##### TEXT PROVIDED #####
Issue: Centralized user management and user permission mangement of user access needs for resources (access to services, home directories, joining to local user groups, file system permissions, etc.) on Linux servers by way of group membership within Active Directory.
Background: We have a number of Linux servers, some CentOS and others Ubuntu, that are used for development, web hosting, database hosting, PXE serving, etc. We also have a centralized Active Directory envrionment where all users are added into and provided with group memberships at the time of joining the organization.
Example: Bob and Alice join the organization, they get added into their appropriate groups within AD, and now they have access to SSH or MySQL on one or more of our Linux servers. Once Bob leaves, we remove him from the AD group(s) and he no longer has access to the Linux servers for SSH, MySQL, etc.
Notes: How does one approach such a task? Is there a set of utilities available within Linux already that will allow this type of operation? The access we need to grant to a user is going to be dependant upon the user group memberships that they are a member of from Active Directory. For example, everyone within the AD Group of Development will need to have SSH access, MySQL access, and a home directory on the Linux versioning server 1 and 2. Everyone that is within the AD group of systems administrator will need to have SSH access and SU permissions for all of the Linux servers, etc. I have looked through a number of the existing articles on serverfault and have not found anything that matches up to the needs listed here.
##### LISTED ENTRIES #####
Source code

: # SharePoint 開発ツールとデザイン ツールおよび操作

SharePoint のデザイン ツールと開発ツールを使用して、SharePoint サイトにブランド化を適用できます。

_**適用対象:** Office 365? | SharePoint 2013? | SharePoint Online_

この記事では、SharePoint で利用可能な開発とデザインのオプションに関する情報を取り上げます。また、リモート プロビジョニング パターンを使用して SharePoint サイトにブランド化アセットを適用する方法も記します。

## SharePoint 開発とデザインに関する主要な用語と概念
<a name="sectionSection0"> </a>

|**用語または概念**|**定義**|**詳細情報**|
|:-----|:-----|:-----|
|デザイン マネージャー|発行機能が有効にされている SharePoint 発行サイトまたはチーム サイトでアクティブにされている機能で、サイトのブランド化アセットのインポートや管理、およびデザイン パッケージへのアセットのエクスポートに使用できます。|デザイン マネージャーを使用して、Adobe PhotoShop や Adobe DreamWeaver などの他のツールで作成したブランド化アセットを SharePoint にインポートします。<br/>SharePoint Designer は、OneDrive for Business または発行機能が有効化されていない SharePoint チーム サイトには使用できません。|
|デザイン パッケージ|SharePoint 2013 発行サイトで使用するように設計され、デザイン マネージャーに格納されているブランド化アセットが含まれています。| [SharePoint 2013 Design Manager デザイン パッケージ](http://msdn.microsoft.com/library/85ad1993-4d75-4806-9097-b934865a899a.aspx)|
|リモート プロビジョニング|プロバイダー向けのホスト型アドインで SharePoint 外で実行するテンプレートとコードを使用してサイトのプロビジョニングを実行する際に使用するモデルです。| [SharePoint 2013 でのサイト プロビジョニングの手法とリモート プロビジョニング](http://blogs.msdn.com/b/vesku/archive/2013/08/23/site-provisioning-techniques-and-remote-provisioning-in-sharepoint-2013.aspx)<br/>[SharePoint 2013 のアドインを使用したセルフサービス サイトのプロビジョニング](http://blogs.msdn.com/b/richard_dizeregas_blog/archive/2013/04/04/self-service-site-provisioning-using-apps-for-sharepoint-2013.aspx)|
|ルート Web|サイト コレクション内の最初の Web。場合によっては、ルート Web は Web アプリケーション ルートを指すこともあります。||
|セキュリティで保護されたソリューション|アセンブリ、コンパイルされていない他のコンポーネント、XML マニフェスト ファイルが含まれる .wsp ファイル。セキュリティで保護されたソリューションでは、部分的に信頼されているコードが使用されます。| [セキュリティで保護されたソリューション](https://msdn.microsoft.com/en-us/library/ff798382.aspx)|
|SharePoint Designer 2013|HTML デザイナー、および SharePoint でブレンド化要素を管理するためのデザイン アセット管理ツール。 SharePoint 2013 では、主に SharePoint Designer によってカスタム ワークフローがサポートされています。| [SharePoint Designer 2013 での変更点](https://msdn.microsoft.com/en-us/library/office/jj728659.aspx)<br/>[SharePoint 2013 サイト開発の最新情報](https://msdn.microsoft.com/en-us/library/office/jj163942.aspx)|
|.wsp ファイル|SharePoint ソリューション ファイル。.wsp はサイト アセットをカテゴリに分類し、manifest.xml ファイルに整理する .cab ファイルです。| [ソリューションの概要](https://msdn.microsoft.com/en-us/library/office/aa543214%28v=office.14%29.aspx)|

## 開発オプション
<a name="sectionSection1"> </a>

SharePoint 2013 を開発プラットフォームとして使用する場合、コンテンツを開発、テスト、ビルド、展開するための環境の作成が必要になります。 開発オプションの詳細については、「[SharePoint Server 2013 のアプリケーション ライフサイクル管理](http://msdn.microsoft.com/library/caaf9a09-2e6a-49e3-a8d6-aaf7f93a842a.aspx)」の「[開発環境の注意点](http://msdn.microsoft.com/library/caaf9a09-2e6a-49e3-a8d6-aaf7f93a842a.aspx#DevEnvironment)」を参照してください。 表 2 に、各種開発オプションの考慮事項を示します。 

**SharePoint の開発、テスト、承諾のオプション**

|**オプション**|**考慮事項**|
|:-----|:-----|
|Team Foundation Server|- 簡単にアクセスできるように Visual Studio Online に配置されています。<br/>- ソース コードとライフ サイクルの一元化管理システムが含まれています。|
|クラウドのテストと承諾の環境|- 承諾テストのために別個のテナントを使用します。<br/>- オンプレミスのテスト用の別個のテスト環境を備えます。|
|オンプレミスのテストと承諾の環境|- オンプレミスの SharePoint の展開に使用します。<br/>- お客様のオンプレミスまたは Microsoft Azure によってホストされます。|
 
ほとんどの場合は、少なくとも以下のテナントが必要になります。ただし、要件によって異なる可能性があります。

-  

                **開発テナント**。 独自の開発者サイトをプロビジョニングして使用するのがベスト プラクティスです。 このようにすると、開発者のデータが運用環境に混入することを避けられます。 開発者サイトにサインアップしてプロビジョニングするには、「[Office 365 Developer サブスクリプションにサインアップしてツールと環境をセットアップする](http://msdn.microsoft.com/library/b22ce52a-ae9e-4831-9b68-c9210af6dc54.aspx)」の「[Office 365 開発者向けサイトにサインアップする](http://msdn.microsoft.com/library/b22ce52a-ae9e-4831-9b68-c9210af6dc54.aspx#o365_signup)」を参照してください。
#####
THE TASK
For each statement below, say yes or no to whether it agrees with the text about managing Linux server access through Active Directory, and quote the words from the text that decide it.
1. Members of the AD systems administrator group will need SU permissions on all of the Linux servers.
2. All of the Linux servers run Ubuntu.
3. The writer found a serverfault article that matches these needs.

OUTPUT
1. Yes: "Everyone that is within the AD group of systems administrator will need to have SSH access and SU permissions for all of the Linux servers"
2. No: "some CentOS and others Ubuntu"
3. No: "have not found anything that matches up to the needs listed here"